Het onderzoek ter zitting heeft plaatsgevonden op 29 oktober 2014. Van het verhandelde ter zitting is een proces-verbaal opgemaakt dat met deze uitspraak wordt meegezonden.
2 Feiten
De rechtbank heeft in haar uitspraak de navolgende feiten vastgesteld. Belanghebbende wordt daarin aangeduid als ‘eiseres’, de inspecteur als ‘verweerder’.
“2.1. Eiseres is op 31 augustus 1995 opgericht. Zij heeft zich op 7 september 1995 ingeschreven in het Handelsregister van de Kamer van Koophandel. Eiseres heeft jaarlijks jaarrekeningen gedeponeerd.
Na oprichting heeft eiseres aangifte gedaan voor de kapitaalsbelasting. Eiseres heeft zich toen niet gemeld als belastingplichtig lichaam voor de vpb. Eiseres is voor de jaren 1995 tot en met 1998 niet uitgenodigd tot het doen van aangifte vpb. Met betrekking tot die jaren zijn geen aanslagen vpb vastgesteld en evenmin verliezen.

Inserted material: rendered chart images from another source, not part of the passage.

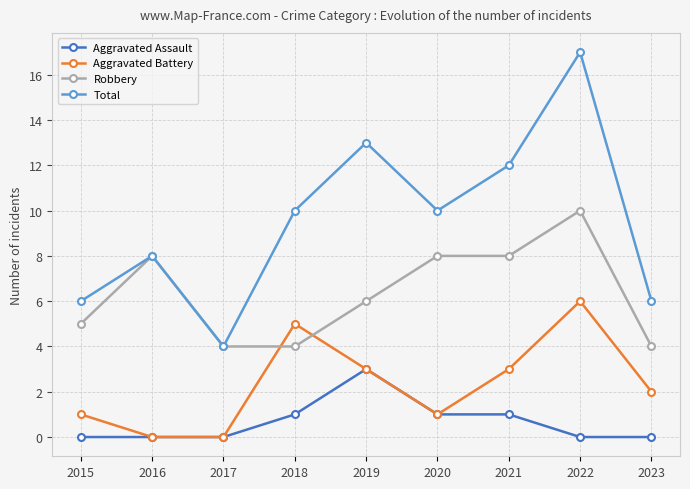

How many lines are shown in the chart?

4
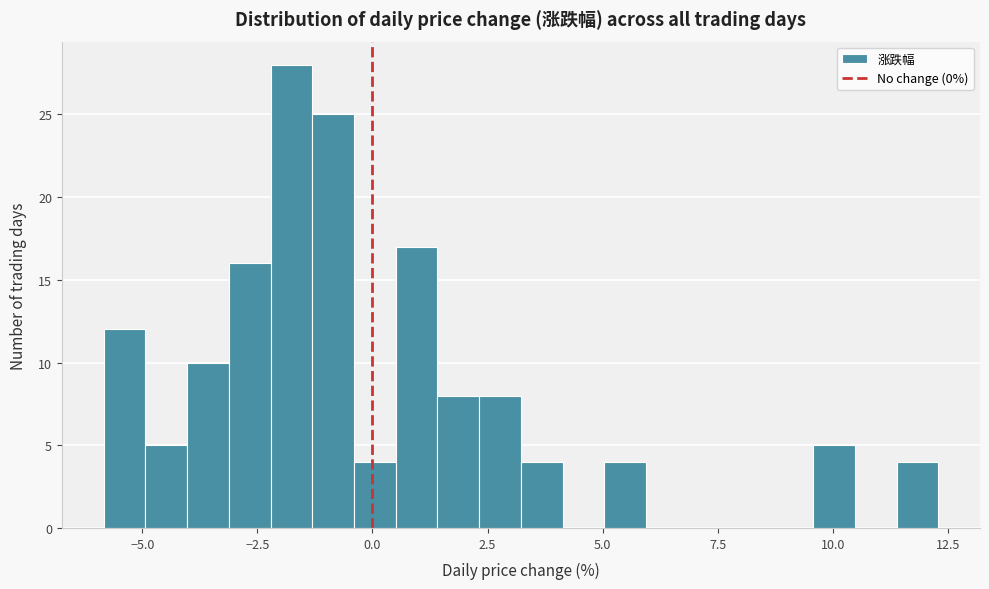

Around what value on the x-axis is the tallest bar? Give the approximate position of its centre, as read against the axis.

-2.0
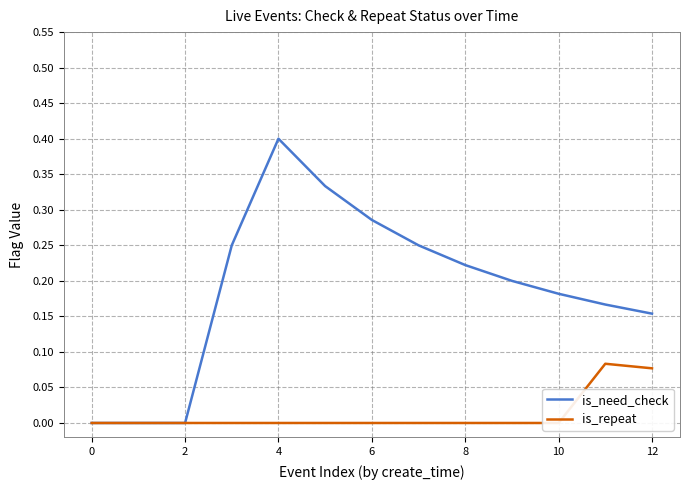

Which series has the largest total across all categories?

is_need_check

Bij brief van 30 november 2000 heeft de Belastingdienst/Ondernemingen Den Haag eiseres verzocht om inlichtingen. Op 6 februari 2001 heeft eiseres het vragenformulier ‘Opgaaf gegevens startende onderneming’ ingevuld geretourneerd. De daarin opgenomen vraag of de onderneming belastingplichtig is voor de vennootschapsbelasting is bevestigend beantwoord.
Naar aanleiding van de door eiseres verstrekte gegevens heeft de inspecteur van de Belastingdienst/Ondernemingen Den Haag vastgesteld dat eiseres belastingplichtig is voor de vpb. Bij brief van 15 maart 2001 heeft hij eiseres onder meer het volgende meegedeeld:
“Indien dit van toepassing is zal ik binnenkort het (de) aangiftebiljet(ten) sturen over de tijdvakken die zijn verstreken.”
Aan eiseres zijn vervolgens aangiftebiljetten vpb vanaf het boekjaar 1999 uitgereikt.
Op 18 september 2001 heeft eiseres aangifte vpb gedaan over het jaar 1999. Met dagtekening 17 november 2001 heeft verweerder het verlies over 1999 vastgesteld op ƒ 56.364 (€ 25.577).
Bij brief van 3 december 2001 heeft eiseres als volgt gereageerd op de vaststelling van het verlies over 1999:
“Blijkens de aangifte dient het bedrag aan nog te verrekenen verliezen per ultimo 1999 te worden vastgesteld op ƒ 627.513,=.”
In de jaren 1999 tot en met 2007 heeft eiseres jaarlijks verlies geleden. Bij beschikking zijn de verliezen als volgt vastgesteld:
1999 |
€ |
25.577 |
2000 |
€ |
27.638 |
2001 |
€ |
1.531 |
2002 |
€ |
1.730 |
2003 |
€ |
29.577 |
2004 |
€ |
14.059 |
2005 |
€ |
3.293 |
2006 |
€ |
42.753 |
2007 |
€ |
22.479 |
€ |
168.637 |
Eiseres heeft voor het jaar 2008 aangifte vpb gedaan naar een belastbare winst van € 433.738 en een belastbaar bedrag van € 5.925. In de aangifte heeft eiseres een bedrag van € 427.813 opgevoerd onder het kopje ‘In dit boekjaar te verrekenen verliezen’.
Bij de vaststelling van de onderhavige aanslag vpb heeft verweerder de belastbare winst vastgesteld op € 433.738. Het belastbaar bedrag is vastgesteld op € 265.101, daarbij rekening houdend met een verlies uit andere jaren van € 168.637.”
Nu tegen deze feiten door partijen geen bezwaren zijn geuit, zal ook het Hof hiervan uitgaan.
3 Geschil in hoger beroep
Evenals bij de rechtbank is in hoger beroep in geschil of de door belanghebbende gestelde verliezen over de jaren 1995 tot en met 1998, die niet bij beschikking zijn vastgesteld, voor verrekening - met de onderhavige aanslag - in aanmerking komen en, zo nee, of de inspecteur op grond van enig beginsel van behoorlijk bestuur is gehouden een juiste wetstoepassing achterwege te laten en deze verliezen alsnog, als waren zij bij beschikking vastgesteld, in het onderhavige jaar te verrekenen met de onderhavige aanslag.